UK Pensions Commission chairman Adair Turner says more saving into funded pensions should be part of the response to the demographic challenge facing the UK.
“Whatever choices we make on the state system, it is clear that increased pension saving into funded pensions will also have to be part of the response to the demographic challenge if people are to achieve what that they are likely to consider adequate pensions,” Turner said.
He told the Trades Union Congress meeting that both the present and previous governments had “certainly believed that and the overt aim of British pension policy for several decades has been that the percentage of pension income coming from non-state sources should rise”.
But it was clear that the UK was not on target for “a sustained rise in private pension income” - whether from occupational pensions or personal pensions.
He acknowledged that participation rates in private sector pension schemes are in slight decline. And that contribution rates will fall over the long term with the shift from defined benefit to defined contribution.
Turner told the delegates that there are three inherent barriers to a voluntary system.

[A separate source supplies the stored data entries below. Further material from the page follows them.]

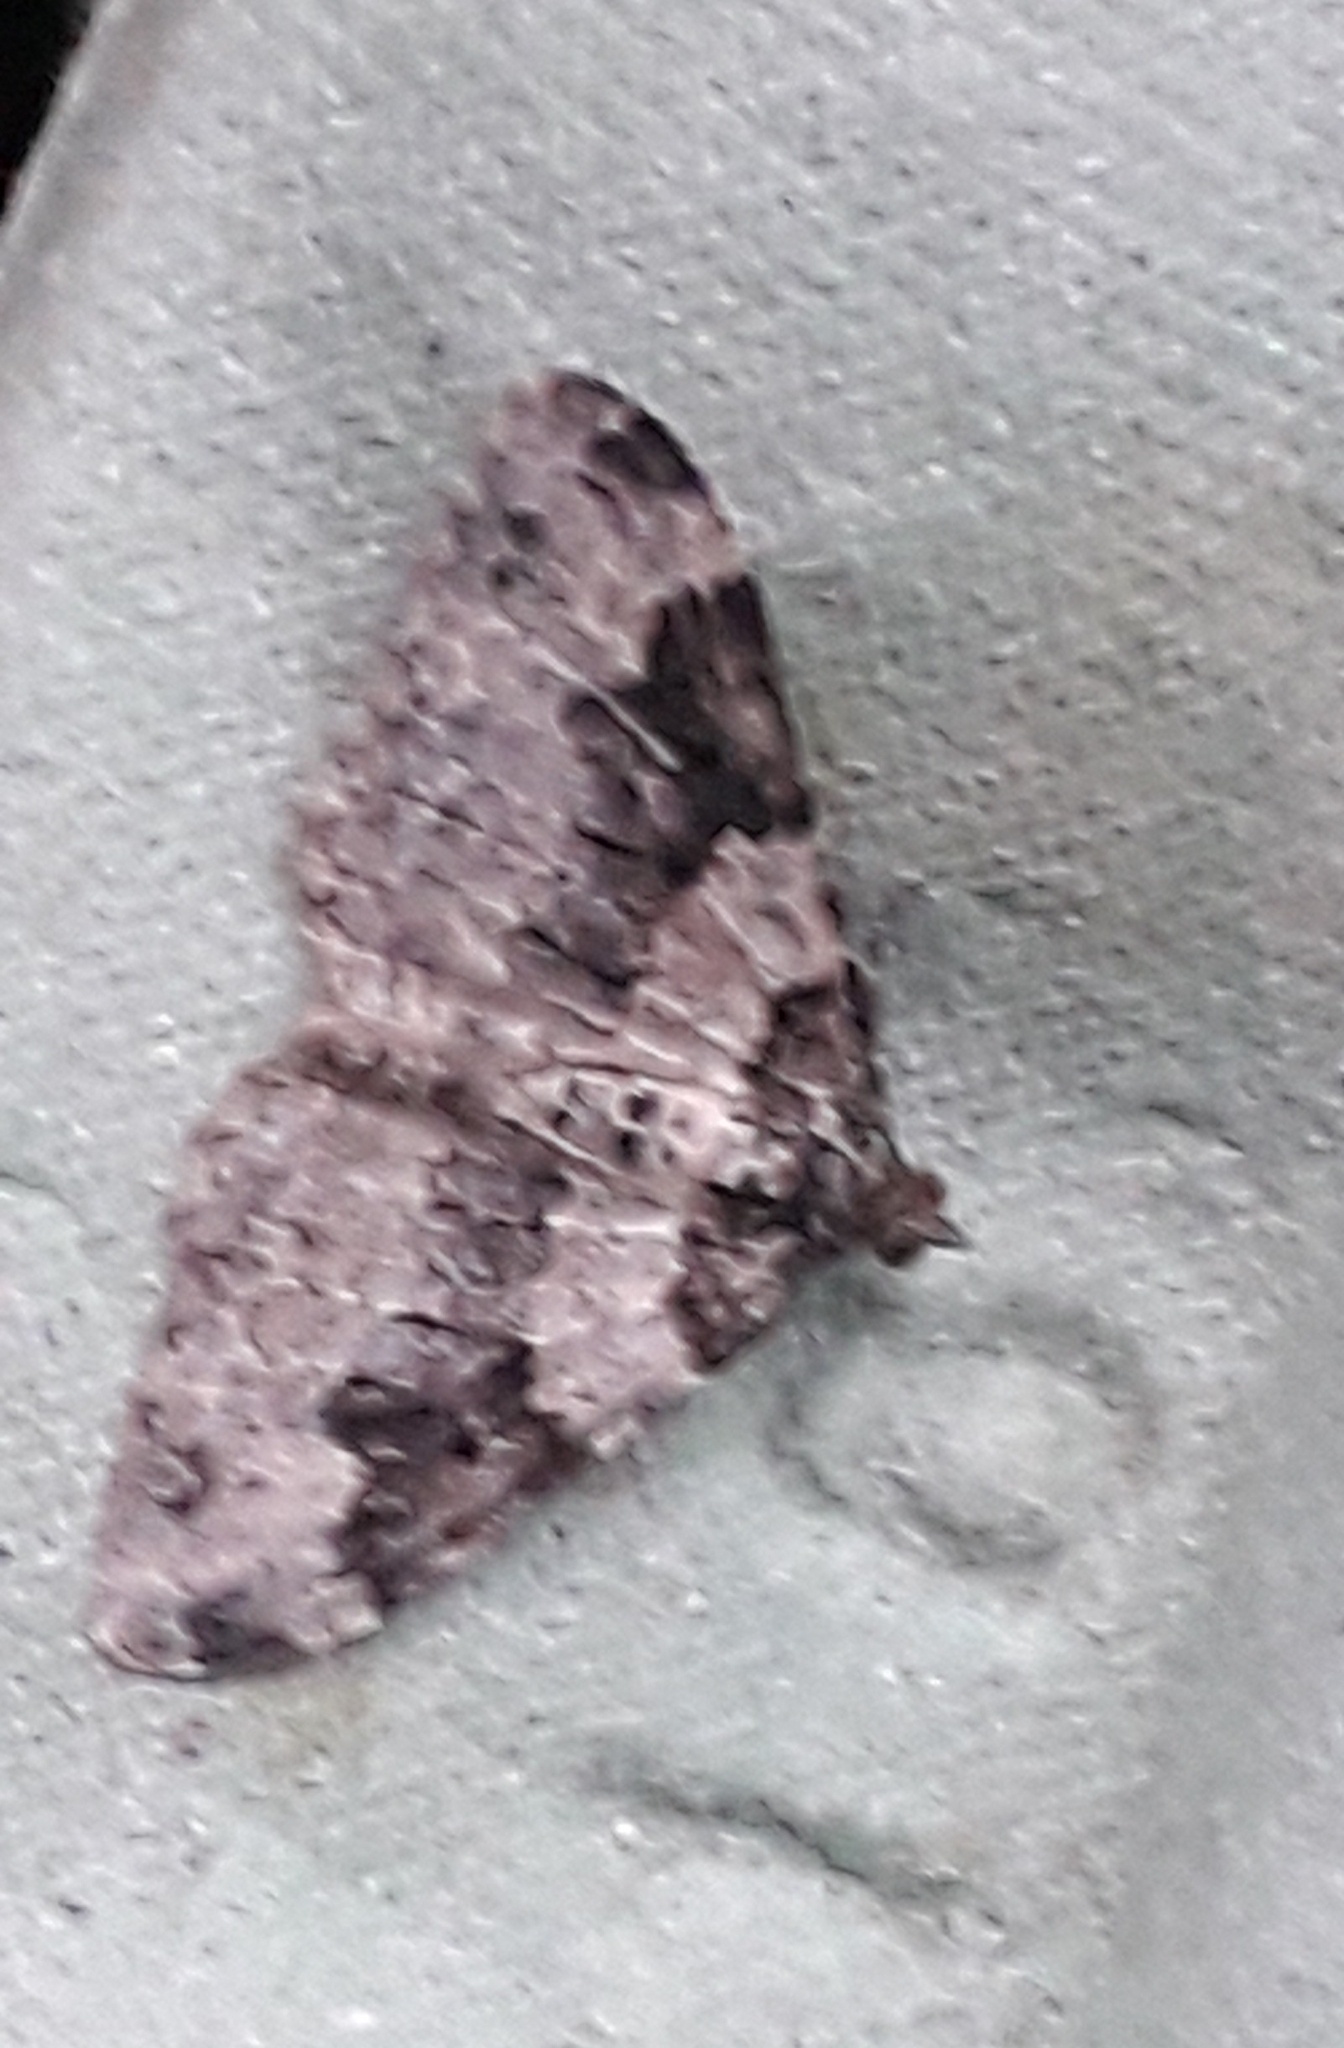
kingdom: Animalia
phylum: Arthropoda
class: Insecta
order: Lepidoptera
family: Geometridae
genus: Xanthorhoe
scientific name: Xanthorhoe fluctuata
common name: Garden carpet
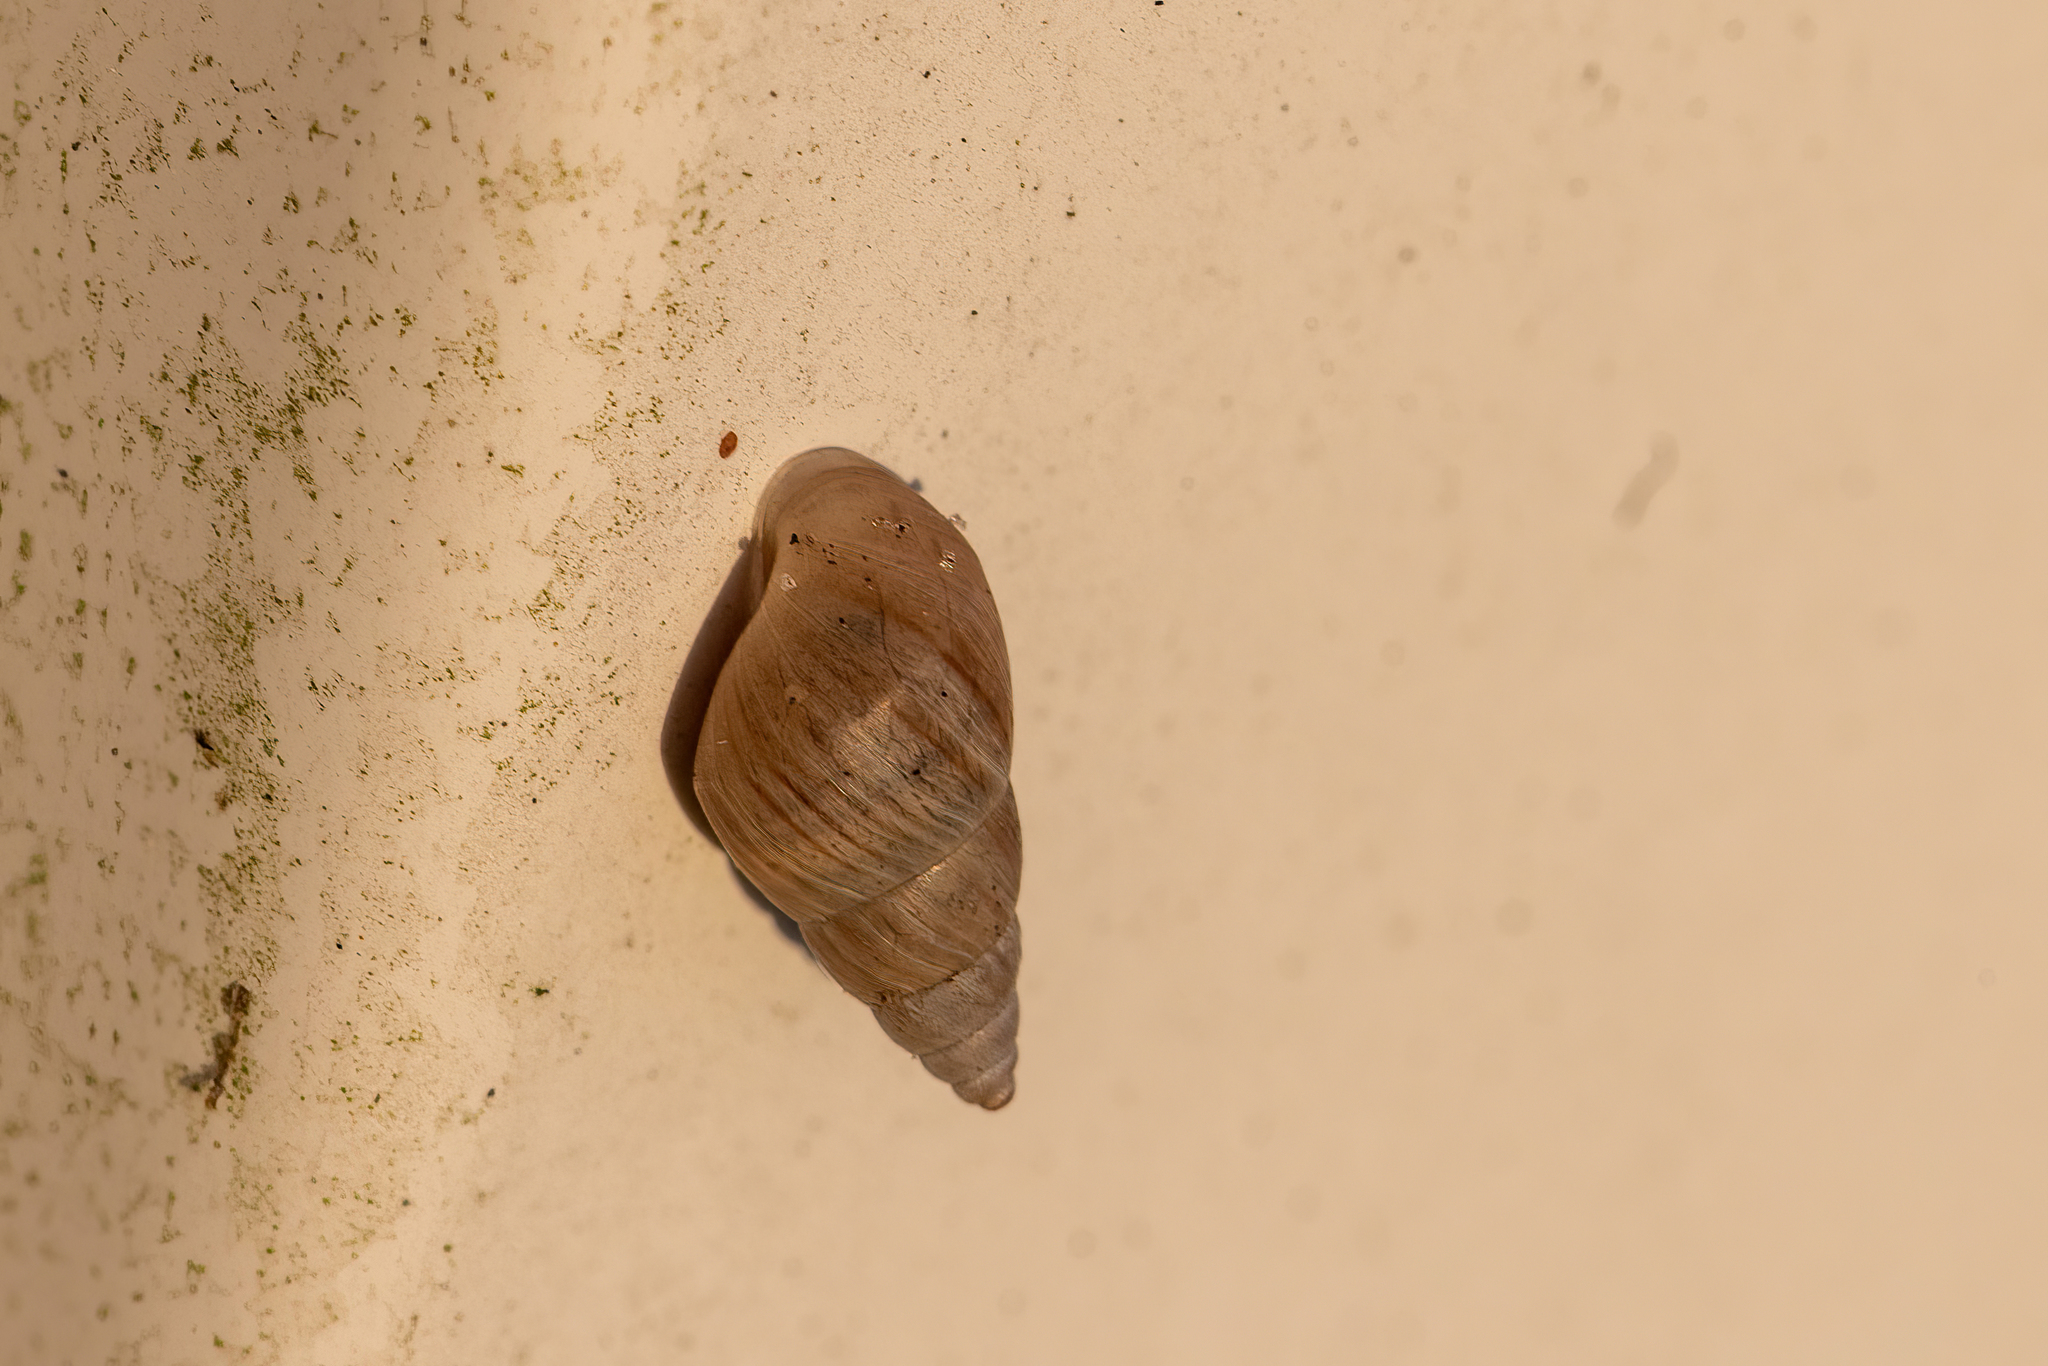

The first is that many employers do not see it as their role to provide pensions. The second is that individuals find it very difficult to make sensible decisions about long-term savings. And lastly there are the costs involved for the financial services industry in selling pensions.
“So on compulsion, quite as much on state pensions, taxation and pension ages, there are no easy answers.
“Indeed all the Pensions Commission can promise you, or government or business or individuals, is that there are going to be no easy choices among the recommendations we present on 30 November.”